§ **To do**
In how many lines of the listing below does the word "other" occur? Say only the number.
____
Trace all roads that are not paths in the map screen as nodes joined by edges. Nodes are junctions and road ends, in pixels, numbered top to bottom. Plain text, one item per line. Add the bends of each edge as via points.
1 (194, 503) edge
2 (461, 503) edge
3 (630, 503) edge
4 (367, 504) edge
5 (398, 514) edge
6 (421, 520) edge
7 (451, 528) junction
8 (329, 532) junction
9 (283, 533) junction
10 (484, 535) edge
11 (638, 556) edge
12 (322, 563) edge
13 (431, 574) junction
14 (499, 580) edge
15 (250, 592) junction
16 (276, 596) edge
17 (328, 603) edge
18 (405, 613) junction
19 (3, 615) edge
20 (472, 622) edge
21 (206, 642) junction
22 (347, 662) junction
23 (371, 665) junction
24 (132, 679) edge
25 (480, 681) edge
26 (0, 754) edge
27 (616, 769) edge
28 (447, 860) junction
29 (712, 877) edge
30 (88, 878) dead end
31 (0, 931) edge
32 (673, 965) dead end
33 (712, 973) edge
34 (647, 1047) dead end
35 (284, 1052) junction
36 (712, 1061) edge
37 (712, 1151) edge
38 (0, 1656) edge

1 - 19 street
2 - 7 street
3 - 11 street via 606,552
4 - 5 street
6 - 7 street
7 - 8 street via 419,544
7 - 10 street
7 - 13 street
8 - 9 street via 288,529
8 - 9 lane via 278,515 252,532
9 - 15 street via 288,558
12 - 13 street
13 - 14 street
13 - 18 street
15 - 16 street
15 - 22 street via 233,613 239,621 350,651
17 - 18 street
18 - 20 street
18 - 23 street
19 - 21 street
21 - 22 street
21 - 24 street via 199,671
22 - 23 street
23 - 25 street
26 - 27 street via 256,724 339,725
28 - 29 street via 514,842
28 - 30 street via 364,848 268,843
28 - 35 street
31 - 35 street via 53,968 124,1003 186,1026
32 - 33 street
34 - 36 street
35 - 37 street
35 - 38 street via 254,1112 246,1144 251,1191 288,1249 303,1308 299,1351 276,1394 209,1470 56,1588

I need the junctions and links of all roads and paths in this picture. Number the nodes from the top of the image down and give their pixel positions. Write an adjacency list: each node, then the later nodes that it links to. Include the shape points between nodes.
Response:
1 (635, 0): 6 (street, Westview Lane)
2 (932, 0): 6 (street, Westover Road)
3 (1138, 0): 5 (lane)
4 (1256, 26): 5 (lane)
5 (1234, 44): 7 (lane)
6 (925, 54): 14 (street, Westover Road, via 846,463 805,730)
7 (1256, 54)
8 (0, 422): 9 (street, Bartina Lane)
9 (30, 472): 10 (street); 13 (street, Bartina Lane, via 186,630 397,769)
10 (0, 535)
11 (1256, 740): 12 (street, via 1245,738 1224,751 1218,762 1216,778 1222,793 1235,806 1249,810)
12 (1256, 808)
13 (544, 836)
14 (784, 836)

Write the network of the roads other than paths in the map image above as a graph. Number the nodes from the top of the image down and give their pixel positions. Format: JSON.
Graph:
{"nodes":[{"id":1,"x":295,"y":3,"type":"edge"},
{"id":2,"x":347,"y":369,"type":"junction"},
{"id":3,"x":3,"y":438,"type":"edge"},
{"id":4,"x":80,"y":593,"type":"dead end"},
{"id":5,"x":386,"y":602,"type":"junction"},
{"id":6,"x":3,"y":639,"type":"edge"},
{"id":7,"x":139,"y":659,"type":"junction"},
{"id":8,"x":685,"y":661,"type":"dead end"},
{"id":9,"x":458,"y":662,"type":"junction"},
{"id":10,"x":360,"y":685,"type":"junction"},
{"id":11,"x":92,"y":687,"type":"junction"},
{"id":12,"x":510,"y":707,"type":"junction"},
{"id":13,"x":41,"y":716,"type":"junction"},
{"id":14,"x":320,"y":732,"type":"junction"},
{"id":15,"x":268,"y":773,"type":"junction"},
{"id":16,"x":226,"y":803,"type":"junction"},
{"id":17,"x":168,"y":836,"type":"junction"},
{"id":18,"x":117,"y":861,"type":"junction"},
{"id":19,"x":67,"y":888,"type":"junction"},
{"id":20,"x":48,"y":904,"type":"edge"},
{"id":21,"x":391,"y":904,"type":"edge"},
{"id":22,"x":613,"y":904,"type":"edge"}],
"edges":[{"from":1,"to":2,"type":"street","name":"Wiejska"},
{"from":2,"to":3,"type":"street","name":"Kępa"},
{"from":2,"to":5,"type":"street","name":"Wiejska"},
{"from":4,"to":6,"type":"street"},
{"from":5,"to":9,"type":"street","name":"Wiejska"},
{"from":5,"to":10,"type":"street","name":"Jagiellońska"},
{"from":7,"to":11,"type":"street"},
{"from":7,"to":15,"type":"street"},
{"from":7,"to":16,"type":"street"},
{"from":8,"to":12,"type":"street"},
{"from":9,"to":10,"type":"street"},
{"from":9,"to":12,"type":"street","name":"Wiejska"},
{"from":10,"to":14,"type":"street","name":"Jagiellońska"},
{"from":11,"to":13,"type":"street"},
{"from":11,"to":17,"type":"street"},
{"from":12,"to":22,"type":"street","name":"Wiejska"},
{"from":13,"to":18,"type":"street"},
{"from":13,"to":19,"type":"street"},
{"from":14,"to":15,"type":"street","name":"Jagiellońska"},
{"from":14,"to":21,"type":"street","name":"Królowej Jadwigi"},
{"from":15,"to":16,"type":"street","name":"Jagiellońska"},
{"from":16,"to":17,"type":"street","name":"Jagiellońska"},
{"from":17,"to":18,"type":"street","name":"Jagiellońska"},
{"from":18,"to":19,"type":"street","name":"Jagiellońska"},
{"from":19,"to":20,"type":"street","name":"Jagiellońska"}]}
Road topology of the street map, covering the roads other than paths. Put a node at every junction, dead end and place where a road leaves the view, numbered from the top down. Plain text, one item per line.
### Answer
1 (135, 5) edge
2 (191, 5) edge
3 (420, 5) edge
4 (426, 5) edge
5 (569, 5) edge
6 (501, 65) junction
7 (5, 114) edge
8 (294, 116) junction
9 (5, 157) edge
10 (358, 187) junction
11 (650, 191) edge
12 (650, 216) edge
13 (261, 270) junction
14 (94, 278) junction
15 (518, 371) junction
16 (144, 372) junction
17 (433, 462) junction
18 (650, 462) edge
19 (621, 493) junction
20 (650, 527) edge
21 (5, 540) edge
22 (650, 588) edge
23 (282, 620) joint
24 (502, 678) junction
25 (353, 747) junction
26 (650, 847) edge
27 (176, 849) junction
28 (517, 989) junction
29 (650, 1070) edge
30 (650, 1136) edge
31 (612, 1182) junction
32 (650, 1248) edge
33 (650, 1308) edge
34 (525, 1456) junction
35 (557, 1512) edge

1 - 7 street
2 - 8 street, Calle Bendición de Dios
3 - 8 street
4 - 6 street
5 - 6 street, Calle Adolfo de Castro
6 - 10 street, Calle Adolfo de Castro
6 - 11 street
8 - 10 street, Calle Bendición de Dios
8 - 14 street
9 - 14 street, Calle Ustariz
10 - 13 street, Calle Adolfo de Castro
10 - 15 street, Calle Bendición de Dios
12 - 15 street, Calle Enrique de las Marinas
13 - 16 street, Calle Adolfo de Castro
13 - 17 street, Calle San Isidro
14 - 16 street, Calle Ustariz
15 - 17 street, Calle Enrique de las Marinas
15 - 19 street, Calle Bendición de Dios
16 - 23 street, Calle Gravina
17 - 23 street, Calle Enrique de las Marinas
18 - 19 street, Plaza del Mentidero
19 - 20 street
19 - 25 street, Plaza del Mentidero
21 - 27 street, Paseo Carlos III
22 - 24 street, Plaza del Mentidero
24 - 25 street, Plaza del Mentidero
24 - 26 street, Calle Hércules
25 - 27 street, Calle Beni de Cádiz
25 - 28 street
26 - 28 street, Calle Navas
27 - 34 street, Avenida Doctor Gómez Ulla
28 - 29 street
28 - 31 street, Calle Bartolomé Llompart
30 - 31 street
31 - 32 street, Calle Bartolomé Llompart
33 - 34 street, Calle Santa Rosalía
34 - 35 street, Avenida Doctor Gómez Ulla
____
§ **The completed task**
2